_Goal of the exercise:_ Transcribe all data verbatim. Skip the pictures.

_Data supplied:_
******

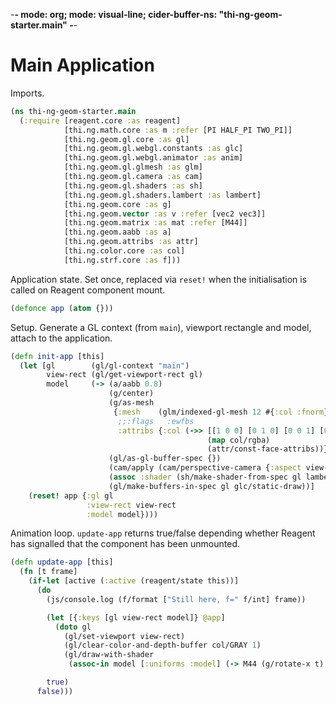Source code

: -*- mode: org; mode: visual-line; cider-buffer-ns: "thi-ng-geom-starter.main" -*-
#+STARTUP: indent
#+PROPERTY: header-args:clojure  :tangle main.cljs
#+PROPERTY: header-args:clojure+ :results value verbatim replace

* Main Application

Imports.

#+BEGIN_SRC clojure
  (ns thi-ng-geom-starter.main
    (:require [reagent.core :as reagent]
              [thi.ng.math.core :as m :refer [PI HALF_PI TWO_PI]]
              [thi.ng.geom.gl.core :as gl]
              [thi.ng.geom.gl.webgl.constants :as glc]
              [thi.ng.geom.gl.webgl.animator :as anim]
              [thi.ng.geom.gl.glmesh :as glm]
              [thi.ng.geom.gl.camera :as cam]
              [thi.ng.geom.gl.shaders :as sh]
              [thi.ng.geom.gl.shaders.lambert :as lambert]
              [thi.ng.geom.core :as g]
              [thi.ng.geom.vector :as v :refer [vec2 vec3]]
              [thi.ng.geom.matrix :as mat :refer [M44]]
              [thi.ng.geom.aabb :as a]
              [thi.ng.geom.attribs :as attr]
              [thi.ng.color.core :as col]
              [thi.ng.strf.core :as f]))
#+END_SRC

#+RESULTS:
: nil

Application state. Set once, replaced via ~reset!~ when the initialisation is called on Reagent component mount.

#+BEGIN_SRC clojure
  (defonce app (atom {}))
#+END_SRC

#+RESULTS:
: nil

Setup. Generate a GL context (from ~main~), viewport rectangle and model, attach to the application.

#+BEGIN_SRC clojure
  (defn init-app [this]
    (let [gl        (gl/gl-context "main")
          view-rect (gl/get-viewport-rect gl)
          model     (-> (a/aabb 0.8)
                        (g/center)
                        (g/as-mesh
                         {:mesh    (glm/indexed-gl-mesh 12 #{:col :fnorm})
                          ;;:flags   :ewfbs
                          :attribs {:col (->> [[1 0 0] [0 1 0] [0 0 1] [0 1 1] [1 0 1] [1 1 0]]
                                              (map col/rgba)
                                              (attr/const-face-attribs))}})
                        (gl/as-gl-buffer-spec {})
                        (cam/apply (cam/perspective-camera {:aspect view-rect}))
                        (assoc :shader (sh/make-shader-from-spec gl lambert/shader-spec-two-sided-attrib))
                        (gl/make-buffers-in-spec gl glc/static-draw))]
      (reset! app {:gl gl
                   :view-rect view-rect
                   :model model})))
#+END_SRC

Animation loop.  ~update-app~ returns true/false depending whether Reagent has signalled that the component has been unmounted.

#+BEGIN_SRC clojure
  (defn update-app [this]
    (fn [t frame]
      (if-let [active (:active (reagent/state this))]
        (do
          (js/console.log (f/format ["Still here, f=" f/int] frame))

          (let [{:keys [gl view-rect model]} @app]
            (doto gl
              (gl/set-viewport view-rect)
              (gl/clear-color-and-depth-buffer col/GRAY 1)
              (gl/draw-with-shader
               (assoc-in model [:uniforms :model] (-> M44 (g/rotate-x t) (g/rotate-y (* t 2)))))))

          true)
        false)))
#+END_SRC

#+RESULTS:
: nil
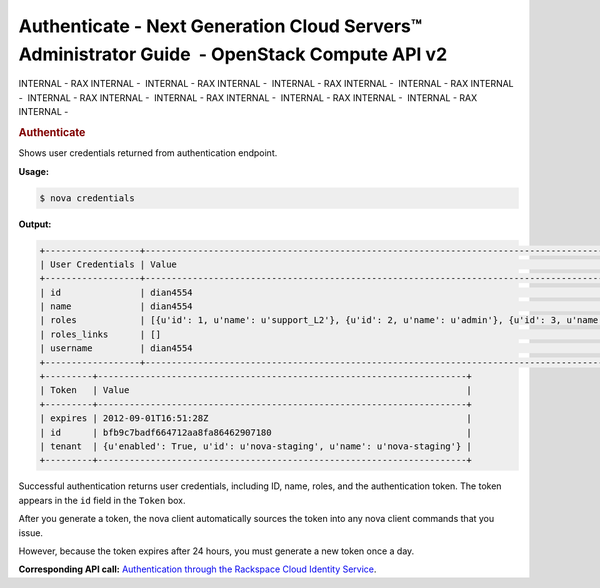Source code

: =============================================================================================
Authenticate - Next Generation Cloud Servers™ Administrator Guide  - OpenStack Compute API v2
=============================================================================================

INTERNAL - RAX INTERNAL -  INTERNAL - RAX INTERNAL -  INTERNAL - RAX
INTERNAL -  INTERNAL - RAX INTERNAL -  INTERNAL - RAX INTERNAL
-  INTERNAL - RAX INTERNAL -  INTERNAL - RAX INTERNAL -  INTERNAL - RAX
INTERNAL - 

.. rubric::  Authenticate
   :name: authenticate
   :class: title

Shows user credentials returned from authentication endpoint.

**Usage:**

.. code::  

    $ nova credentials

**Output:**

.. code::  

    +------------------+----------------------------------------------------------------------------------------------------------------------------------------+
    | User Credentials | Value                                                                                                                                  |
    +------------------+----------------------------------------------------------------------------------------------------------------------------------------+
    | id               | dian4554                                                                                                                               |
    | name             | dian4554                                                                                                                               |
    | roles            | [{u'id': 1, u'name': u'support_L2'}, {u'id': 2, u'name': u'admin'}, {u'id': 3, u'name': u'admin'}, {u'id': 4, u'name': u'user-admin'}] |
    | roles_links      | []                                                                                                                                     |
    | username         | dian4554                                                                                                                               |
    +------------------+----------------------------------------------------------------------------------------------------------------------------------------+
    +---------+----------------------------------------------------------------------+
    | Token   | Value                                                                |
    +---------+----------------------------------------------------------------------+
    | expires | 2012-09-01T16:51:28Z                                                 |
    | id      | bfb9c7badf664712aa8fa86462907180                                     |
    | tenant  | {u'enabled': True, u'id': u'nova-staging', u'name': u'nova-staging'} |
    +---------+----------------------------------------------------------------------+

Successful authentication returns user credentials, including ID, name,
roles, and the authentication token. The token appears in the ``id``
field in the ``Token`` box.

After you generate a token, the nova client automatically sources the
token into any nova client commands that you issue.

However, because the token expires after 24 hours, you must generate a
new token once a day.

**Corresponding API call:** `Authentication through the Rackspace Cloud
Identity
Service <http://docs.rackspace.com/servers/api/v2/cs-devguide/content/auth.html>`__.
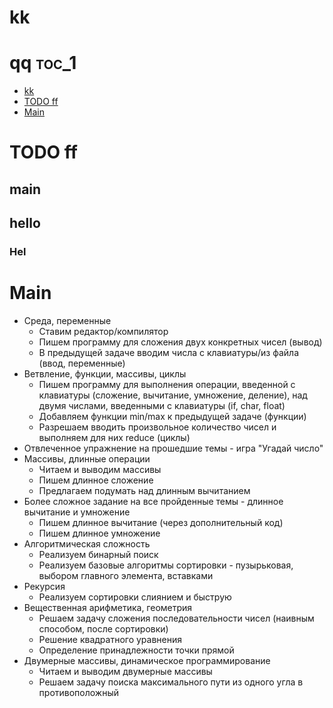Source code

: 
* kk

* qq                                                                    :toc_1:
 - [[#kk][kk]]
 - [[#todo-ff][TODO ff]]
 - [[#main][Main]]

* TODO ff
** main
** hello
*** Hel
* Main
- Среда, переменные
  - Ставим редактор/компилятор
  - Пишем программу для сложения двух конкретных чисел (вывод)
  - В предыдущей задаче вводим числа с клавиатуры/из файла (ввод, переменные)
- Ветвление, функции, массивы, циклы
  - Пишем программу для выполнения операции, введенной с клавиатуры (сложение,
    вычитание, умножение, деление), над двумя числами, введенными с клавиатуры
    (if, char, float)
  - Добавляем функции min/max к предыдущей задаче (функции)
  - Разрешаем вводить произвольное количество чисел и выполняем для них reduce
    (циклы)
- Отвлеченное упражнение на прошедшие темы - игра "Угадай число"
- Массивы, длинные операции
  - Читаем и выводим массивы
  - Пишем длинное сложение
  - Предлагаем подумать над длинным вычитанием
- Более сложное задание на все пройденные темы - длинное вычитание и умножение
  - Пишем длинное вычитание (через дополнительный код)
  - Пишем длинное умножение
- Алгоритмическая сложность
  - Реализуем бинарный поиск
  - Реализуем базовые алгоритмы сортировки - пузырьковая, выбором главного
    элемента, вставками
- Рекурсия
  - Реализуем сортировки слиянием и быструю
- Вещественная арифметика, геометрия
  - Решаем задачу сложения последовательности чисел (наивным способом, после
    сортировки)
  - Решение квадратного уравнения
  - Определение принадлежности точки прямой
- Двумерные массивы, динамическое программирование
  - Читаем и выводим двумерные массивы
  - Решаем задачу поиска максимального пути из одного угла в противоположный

******

_Task result:_
Source code

: -*- mode: org; mode: visual-line; cider-buffer-ns: "thi-ng-geom-starter.main" -*-
#+STARTUP: indent
#+PROPERTY: header-args:clojure  :tangle main.cljs
#+PROPERTY: header-args:clojure+ :results value verbatim replace

* Main Application

Imports.

#+BEGIN_SRC clojure
  (ns thi-ng-geom-starter.main
    (:require [reagent.core :as reagent]
              [thi.ng.math.core :as m :refer [PI HALF_PI TWO_PI]]
              [thi.ng.geom.gl.core :as gl]
              [thi.ng.geom.gl.webgl.constants :as glc]
              [thi.ng.geom.gl.webgl.animator :as anim]
              [thi.ng.geom.gl.glmesh :as glm]
              [thi.ng.geom.gl.camera :as cam]
              [thi.ng.geom.gl.shaders :as sh]
              [thi.ng.geom.gl.shaders.lambert :as lambert]
              [thi.ng.geom.core :as g]
              [thi.ng.geom.vector :as v :refer [vec2 vec3]]
              [thi.ng.geom.matrix :as mat :refer [M44]]
              [thi.ng.geom.aabb :as a]
              [thi.ng.geom.attribs :as attr]
              [thi.ng.color.core :as col]
              [thi.ng.strf.core :as f]))
#+END_SRC

#+RESULTS:
: nil

Application state. Set once, replaced via ~reset!~ when the initialisation is called on Reagent component mount.

#+BEGIN_SRC clojure
  (defonce app (atom {}))
#+END_SRC

#+RESULTS:
: nil

Setup. Generate a GL context (from ~main~), viewport rectangle and model, attach to the application.

#+BEGIN_SRC clojure
  (defn init-app [this]
    (let [gl        (gl/gl-context "main")
          view-rect (gl/get-viewport-rect gl)
          model     (-> (a/aabb 0.8)
                        (g/center)
                        (g/as-mesh
                         {:mesh    (glm/indexed-gl-mesh 12 #{:col :fnorm})
                          ;;:flags   :ewfbs
                          :attribs {:col (->> [[1 0 0] [0 1 0] [0 0 1] [0 1 1] [1 0 1] [1 1 0]]
                                              (map col/rgba)
                                              (attr/const-face-attribs))}})
                        (gl/as-gl-buffer-spec {})
                        (cam/apply (cam/perspective-camera {:aspect view-rect}))
                        (assoc :shader (sh/make-shader-from-spec gl lambert/shader-spec-two-sided-attrib))
                        (gl/make-buffers-in-spec gl glc/static-draw))]
      (reset! app {:gl gl
                   :view-rect view-rect
                   :model model})))
#+END_SRC

Animation loop.  ~update-app~ returns true/false depending whether Reagent has signalled that the component has been unmounted.

#+BEGIN_SRC clojure
  (defn update-app [this]
    (fn [t frame]
      (if-let [active (:active (reagent/state this))]
        (do
          (js/console.log (f/format ["Still here, f=" f/int] frame))

          (let [{:keys [gl view-rect model]} @app]
            (doto gl
              (gl/set-viewport view-rect)
              (gl/clear-color-and-depth-buffer col/GRAY 1)
              (gl/draw-with-shader
               (assoc-in model [:uniforms :model] (-> M44 (g/rotate-x t) (g/rotate-y (* t 2)))))))

          true)
        false)))
#+END_SRC

#+RESULTS:
: nil
Source code

: =============================================================================================
Authenticate - Next Generation Cloud Servers™ Administrator Guide  - OpenStack Compute API v2
=============================================================================================

INTERNAL - RAX INTERNAL -  INTERNAL - RAX INTERNAL -  INTERNAL - RAX
INTERNAL -  INTERNAL - RAX INTERNAL -  INTERNAL - RAX INTERNAL
-  INTERNAL - RAX INTERNAL -  INTERNAL - RAX INTERNAL -  INTERNAL - RAX
INTERNAL - 

.. rubric::  Authenticate
   :name: authenticate
   :class: title

Shows user credentials returned from authentication endpoint.

**Usage:**

.. code::  

    $ nova credentials

**Output:**

.. code::  

    +------------------+----------------------------------------------------------------------------------------------------------------------------------------+
    | User Credentials | Value                                                                                                                                  |
    +------------------+----------------------------------------------------------------------------------------------------------------------------------------+
    | id               | dian4554                                                                                                                               |
    | name             | dian4554                                                                                                                               |
    | roles            | [{u'id': 1, u'name': u'support_L2'}, {u'id': 2, u'name': u'admin'}, {u'id': 3, u'name': u'admin'}, {u'id': 4, u'name': u'user-admin'}] |
    | roles_links      | []                                                                                                                                     |
    | username         | dian4554                                                                                                                               |
    +------------------+----------------------------------------------------------------------------------------------------------------------------------------+
    +---------+----------------------------------------------------------------------+
    | Token   | Value                                                                |
    +---------+----------------------------------------------------------------------+
    | expires | 2012-09-01T16:51:28Z                                                 |
    | id      | bfb9c7badf664712aa8fa86462907180                                     |
    | tenant  | {u'enabled': True, u'id': u'nova-staging', u'name': u'nova-staging'} |
    +---------+----------------------------------------------------------------------+

Successful authentication returns user credentials, including ID, name,
roles, and the authentication token. The token appears in the ``id``
field in the ``Token`` box.

After you generate a token, the nova client automatically sources the
token into any nova client commands that you issue.

However, because the token expires after 24 hours, you must generate a
new token once a day.

**Corresponding API call:** `Authentication through the Rackspace Cloud
Identity
Service <http://docs.rackspace.com/servers/api/v2/cs-devguide/content/auth.html>`__.
Source code

: 
* kk

* qq                                                                    :toc_1:
 - [[#kk][kk]]
 - [[#todo-ff][TODO ff]]
 - [[#main][Main]]

* TODO ff
** main
** hello
*** Hel
* Main
- Среда, переменные
  - Ставим редактор/компилятор
  - Пишем программу для сложения двух конкретных чисел (вывод)
  - В предыдущей задаче вводим числа с клавиатуры/из файла (ввод, переменные)
- Ветвление, функции, массивы, циклы
  - Пишем программу для выполнения операции, введенной с клавиатуры (сложение,
    вычитание, умножение, деление), над двумя числами, введенными с клавиатуры
    (if, char, float)
  - Добавляем функции min/max к предыдущей задаче (функции)
  - Разрешаем вводить произвольное количество чисел и выполняем для них reduce
    (циклы)
- Отвлеченное упражнение на прошедшие темы - игра "Угадай число"
- Массивы, длинные операции
  - Читаем и выводим массивы
  - Пишем длинное сложение
  - Предлагаем подумать над длинным вычитанием
- Более сложное задание на все пройденные темы - длинное вычитание и умножение
  - Пишем длинное вычитание (через дополнительный код)
  - Пишем длинное умножение
- Алгоритмическая сложность
  - Реализуем бинарный поиск
  - Реализуем базовые алгоритмы сортировки - пузырьковая, выбором главного
    элемента, вставками
- Рекурсия
  - Реализуем сортировки слиянием и быструю
- Вещественная арифметика, геометрия
  - Решаем задачу сложения последовательности чисел (наивным способом, после
    сортировки)
  - Решение квадратного уравнения
  - Определение принадлежности точки прямой
- Двумерные массивы, динамическое программирование
  - Читаем и выводим двумерные массивы
  - Решаем задачу поиска максимального пути из одного угла в противоположный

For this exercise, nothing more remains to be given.